Deficiency of programmed cell death 4 results in increased IL-10 expression by macrophages and thereby attenuates atherosclerosis in hyperlipidemic mice

• Published in: Cellular & molecular immunology Vol. 13; no. 4; pp. 524 - 534
• Main Authors: Jiang, Yang, Gao, Qi, Wang, Liyang, Guo, Chun, Zhu, Faliang, Wang, Bo, Wang, Qun, Gao, Fei, Chen, Youhai, Zhang, Lining
• Format: Journal Article
• Language: English
• Published: London Nature Publishing Group UK 01.07.2016; Nature Publishing Group
• Subjects: Animals; Antibodies; Antibodies, Neutralizing - pharmacology; Apolipoprotein E; Apolipoproteins E - deficiency; Apoptosis; Apoptosis Regulatory Proteins - deficiency; Apoptosis Regulatory Proteins - metabolism; Arteriosclerosis; Atherosclerosis; Atherosclerosis - metabolism; Atherosclerosis - pathology; Biomedical and Life Sciences; Biomedicine; Cell death; Female; High fat diet; Hyperlipidemias - metabolism; Hyperlipidemias - pathology; IL-10; IL-17; Immunology; Inflammatory diseases; Interleukin 10; Interleukin 17; Interleukin-10 - metabolism; Interleukin-17 - metabolism; Lipoproteins, LDL - pharmacology; Lymphocytes T; Macrophages; Macrophages, Peritoneal - metabolism; Macrophages, Peritoneal - pathology; Male; MAP Kinase Signaling System - drug effects; Medical Microbiology; Mice, Inbred C57BL; Microbiology; Plaque, Atherosclerotic - metabolism; Plaque, Atherosclerotic - pathology; Plaques; Recombinant Proteins - pharmacology; research-article; RNA-Binding Proteins - metabolism; T-Lymphocytes - metabolism; Therapeutic targets; Tumor suppressor genes; Tumors; Vaccine; 动脉粥样硬化; 小鼠; 巨噬细胞; 慢性炎症; 程序性细胞死亡; 高脂血症; atherosclerosis; macrophage; Pdcd4; IL-10
• ISSN: 1672-7681; 2042-0226
• DOI: 10.1038/cmi.2015.47

Programmed cell death 4 （Pdcd4） is a newly defined inhibitor of transcription and translation and a tumor suppressor.
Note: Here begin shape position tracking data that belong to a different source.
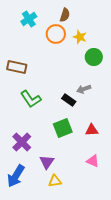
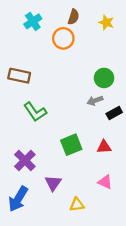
yellow star: (80, 37) -> (106, 23), moved
green circle: (94, 57) -> (104, 78), moved
black rectangle: (69, 100) -> (114, 113), moved, turned -64
yellow triangle: (55, 181) -> (77, 205), moved

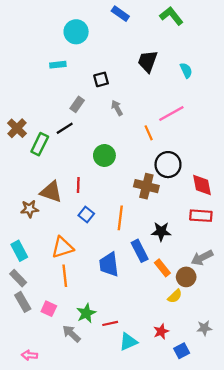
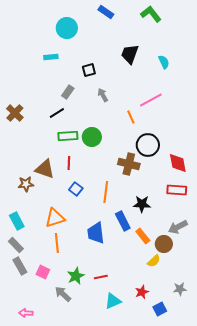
green rectangle: (40, 144) -> (68, 136), moved, turned 60
red line: (110, 323) -> (101, 277), moved

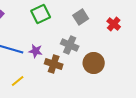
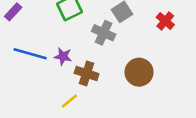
gray cross: (70, 45) -> (104, 33), moved
yellow line: (18, 81) -> (70, 101), moved

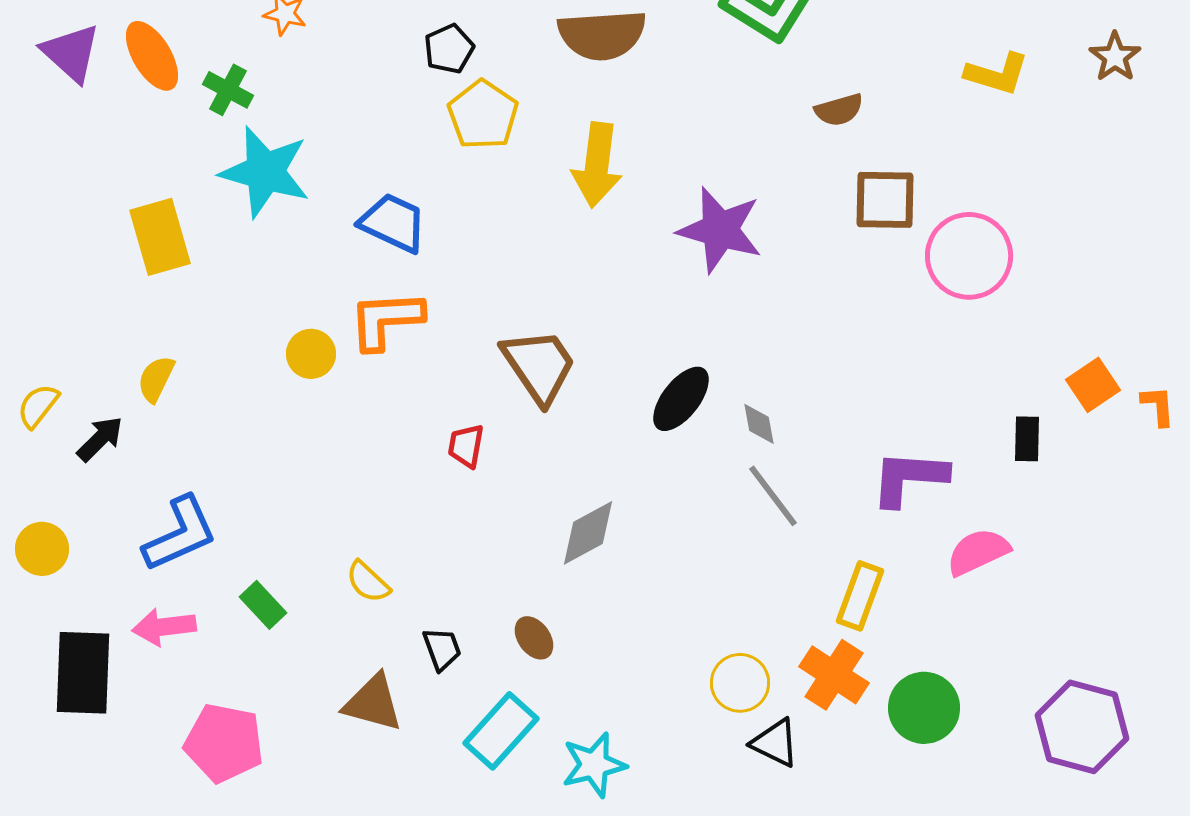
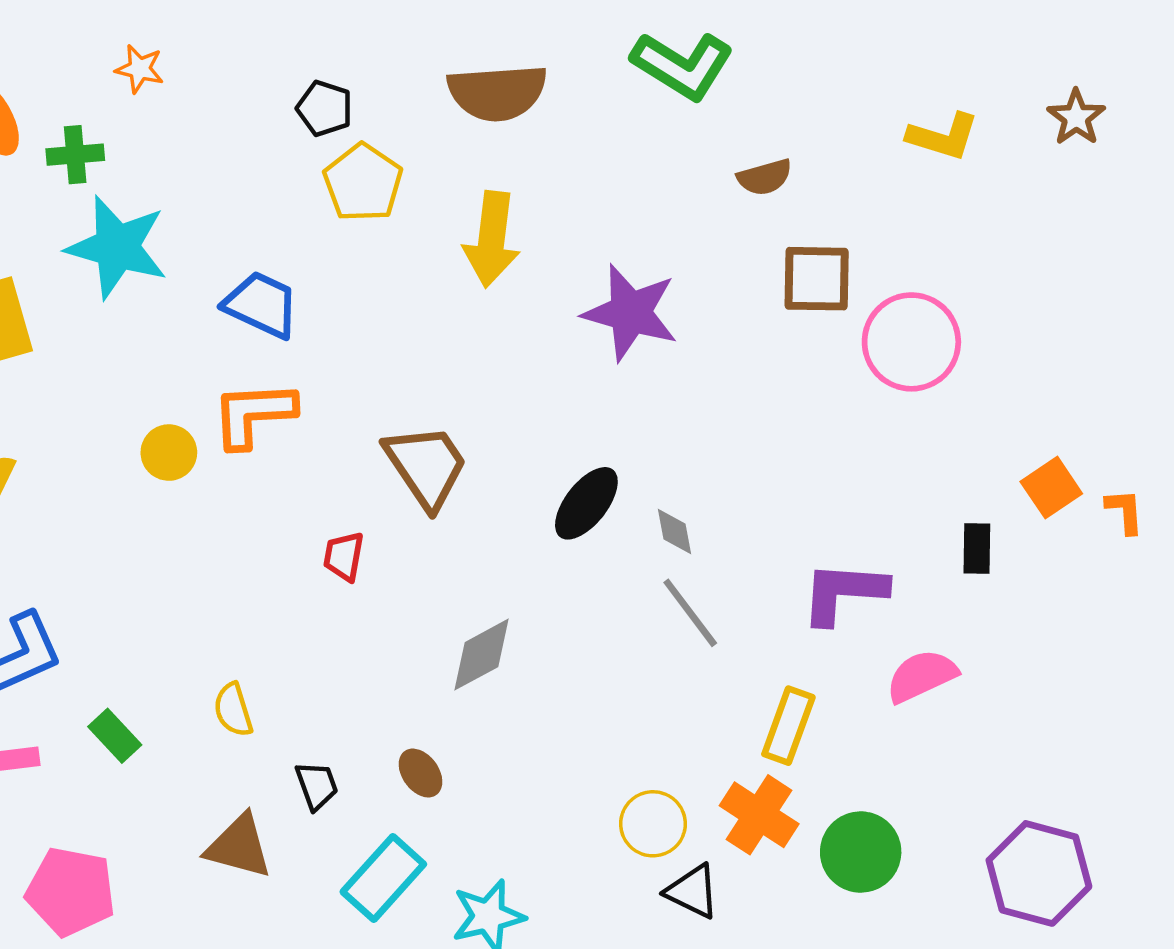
black pentagon: (449, 49) -> (325, 108), turned -30
green cross: (228, 90) -> (75, 155), turned -33
yellow semicircle: (368, 582) -> (233, 710), turned 30

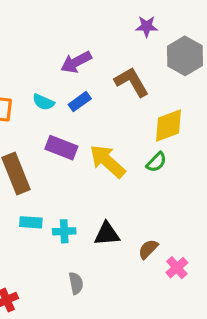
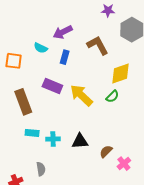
cyan semicircle: (43, 102) -> (41, 48), moved
blue rectangle: (80, 102) -> (65, 57), turned -40
gray semicircle: (76, 283) -> (41, 169), moved

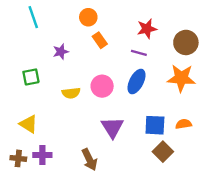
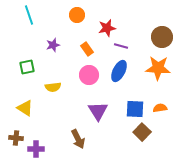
red star: (147, 29) -> (107, 28), moved
orange rectangle: (100, 40) -> (87, 49), moved
yellow semicircle: (71, 93) -> (53, 87), moved
purple cross: (42, 155) -> (36, 149), moved

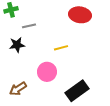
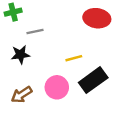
brown arrow: (18, 89) -> (22, 95), moved
black rectangle: (77, 91) -> (93, 80), moved

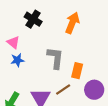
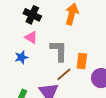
pink triangle: (13, 42) -> (31, 37), moved
brown line: (63, 90) -> (64, 74), moved

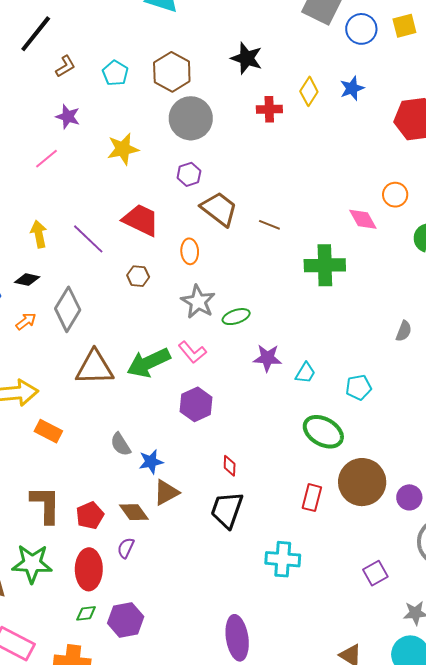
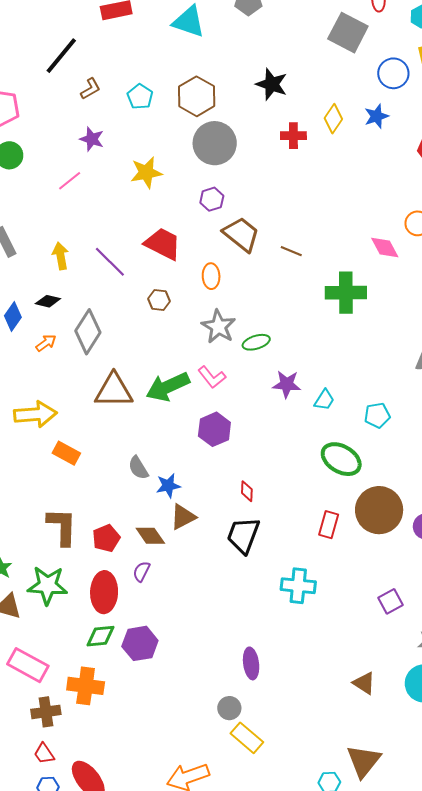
blue circle: (361, 29) -> (393, 73), moved
green diamond: (86, 613) -> (100, 636), size x1.4
purple ellipse: (237, 638) -> (251, 663), size x0.7

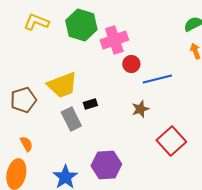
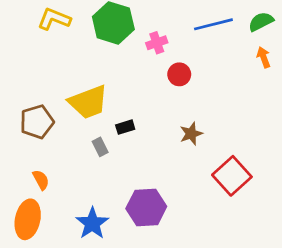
pink cross: (114, 40) -> (157, 43), size x0.6
blue line: (157, 79) -> (213, 24), moved
gray rectangle: (71, 119) -> (100, 147), size x0.6

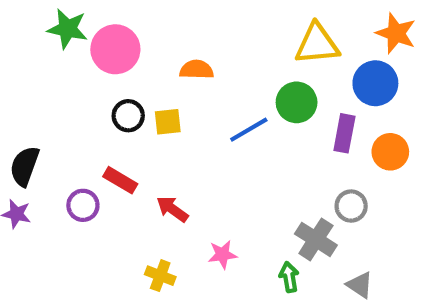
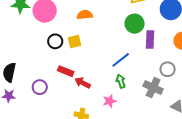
blue line: (249, 130) -> (121, 60), moved
purple rectangle: (344, 133) -> (150, 39), moved
red rectangle: (120, 180) -> (66, 71), moved
green arrow: (289, 277) -> (121, 81), moved

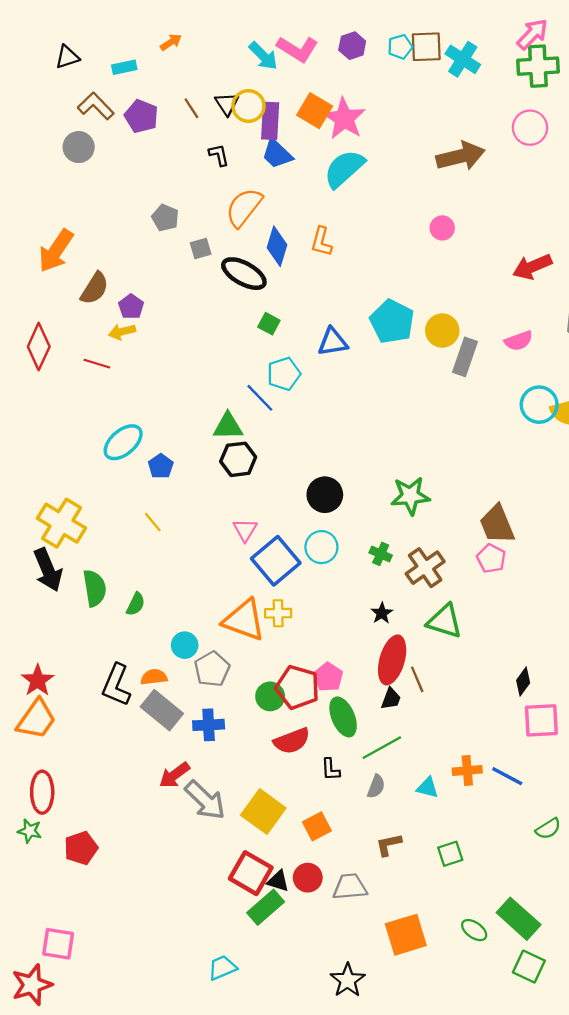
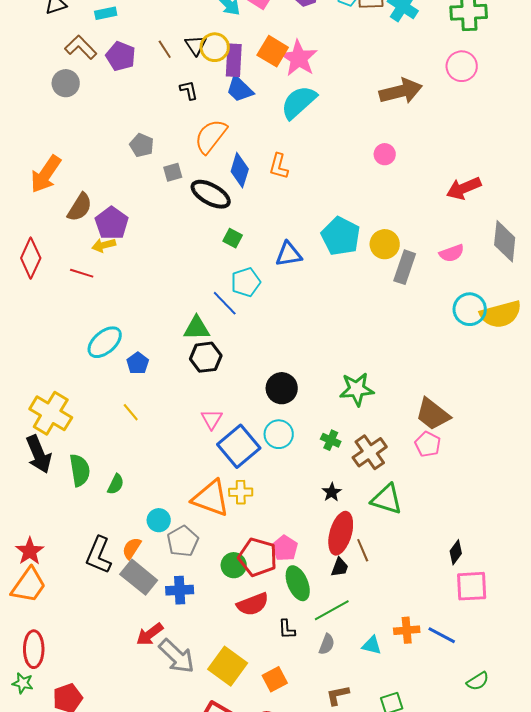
purple pentagon: (131, 307) -> (112, 223), size x1.5
brown trapezoid: (497, 524) -> (433, 414), turned -30
orange semicircle: (154, 677) -> (132, 548), turned -50

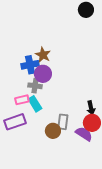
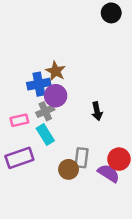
gray cross: (35, 86) -> (45, 111), turned -32
pink rectangle: (22, 100) -> (19, 120), moved
black arrow: (91, 108) -> (97, 111), moved

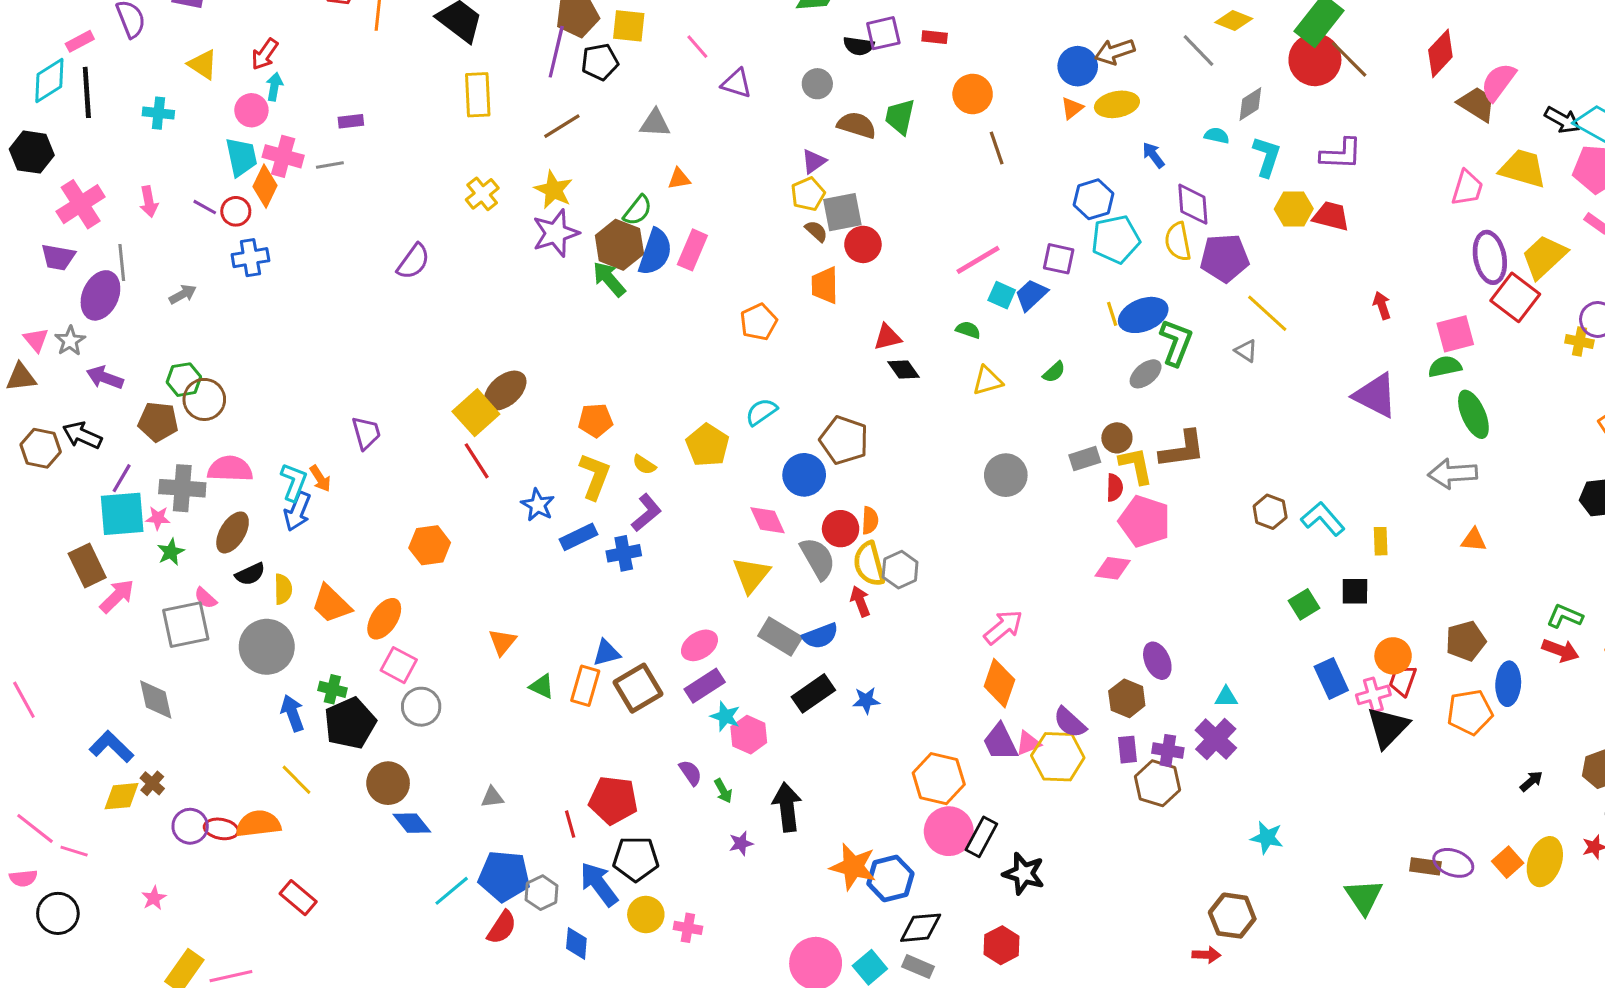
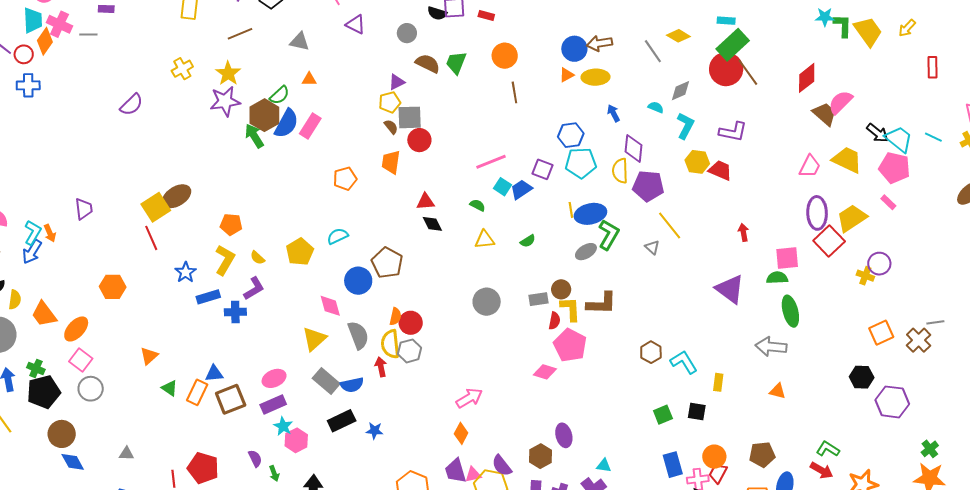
red circle: (841, 529) -> (411, 323), moved
orange diamond: (999, 683) -> (461, 433), size x0.7

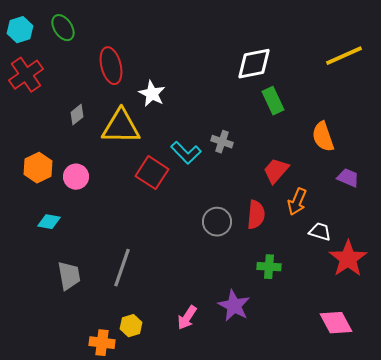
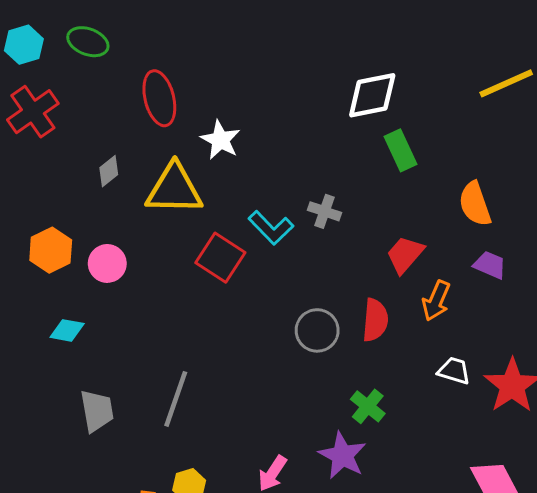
green ellipse: (63, 28) -> (88, 42), turned -36
purple trapezoid: (348, 178) -> (490, 265), moved
white trapezoid: (320, 232) -> (454, 371), moved
green cross: (269, 267) -> (368, 406), moved, turned 35

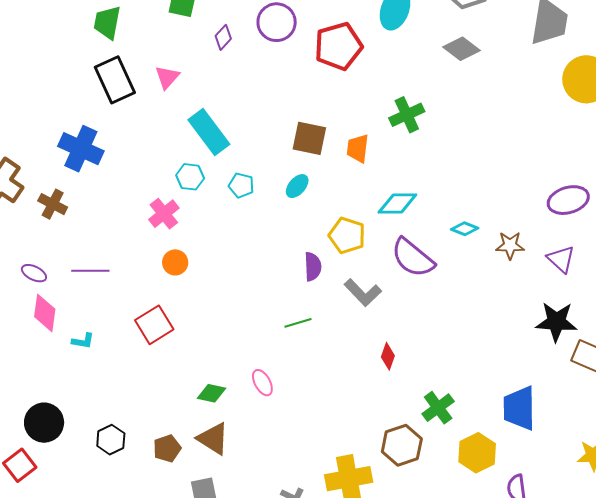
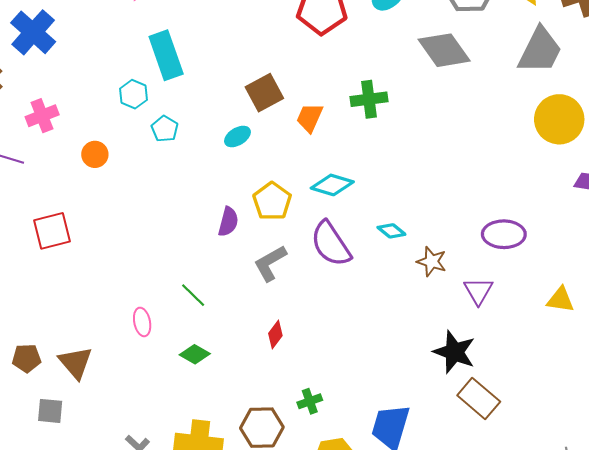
gray diamond: (462, 49) -> (444, 50), size x1.4
brown square: (309, 138) -> (264, 93), turned 33
cyan pentagon: (241, 185) -> (165, 129), moved
pink cross: (164, 214) -> (42, 116), moved
orange circle: (175, 262) -> (95, 154), moved
gray L-shape: (363, 293) -> (270, 263), turned 87
green line: (298, 323) -> (193, 295), moved, turned 44
green diamond: (211, 393) -> (195, 354), moved
green cross: (438, 408) -> (310, 401), size x0.7

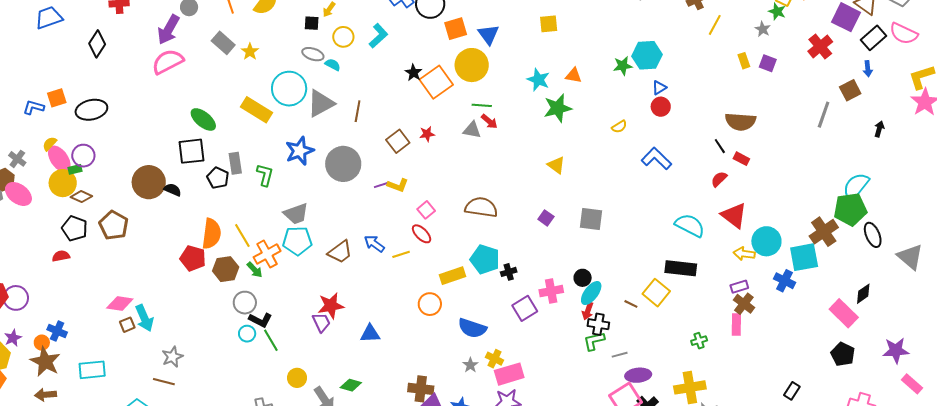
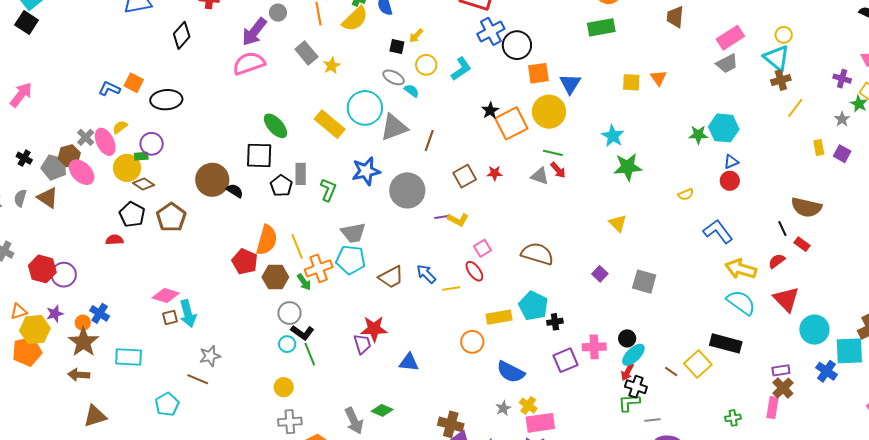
orange triangle: (573, 76) -> (658, 78), moved, turned 36
orange square: (57, 98) -> (134, 83), turned 36
pink ellipse: (59, 159) -> (105, 142), moved
yellow arrow: (744, 254) -> (741, 269), moved, size x1.4
yellow circle: (297, 378) -> (284, 387), moved

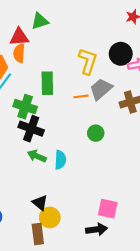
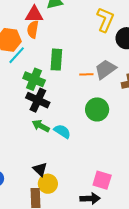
yellow L-shape: (88, 61) -> (105, 20), moved
green circle: (96, 133) -> (97, 109), size x1.5
cyan semicircle: (60, 160) -> (62, 131), turned -66

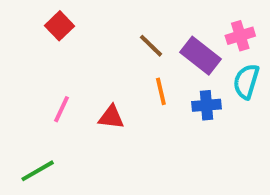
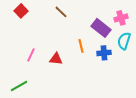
red square: (60, 26) -> (21, 11), moved
brown line: (151, 46) -> (61, 12), moved

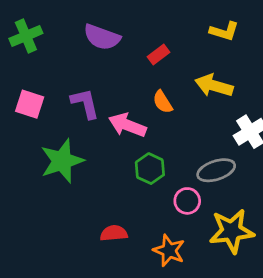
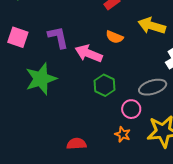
orange semicircle: (163, 102) -> (114, 37), turned -36
red semicircle: (114, 233) -> (76, 144), moved
orange star: (169, 251) -> (123, 134), moved, size x0.7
Recent studies have suggested that Pdcd4 may also be involved in some inflammatory diseases, However, its role in atherosclerosis, a chronic inflammation of the arterial wall, remains to be investigated. Here, we found that Pdcd4 deficiency in mice increased the expression of IL-10 in macrophages and decreased the expression of IL-17 in T cells in the presence of an atherosclerosis-associated stimulator in vitro and in high fat-induced atherosclerotic plaques. Importantly, knocking out Pdcd4 led to a decrease in atherosclerotic lesions in Apoe-/- mice fed a high fat diet. This effect could be partly reversed by blocking IL-10 with a neutralizing antibody but not by the application of exogenous IL-17. Further mechanistic studies revealed that Pdcd4 negatively regulated the expression of IL-10 in an ERK1/2- and p38-dependent manner. These results demonstrate that Pdcd4 deficiency attenuates atherosclerosis in hyperlipidemic mice in part through the upregulation of the anti-inflammatory cytokine IL-10. This indicates that endogenous Pdcd4 promotes atherosclerosis and therefore represents a potential therapeutic target for patients with atherosclerosis.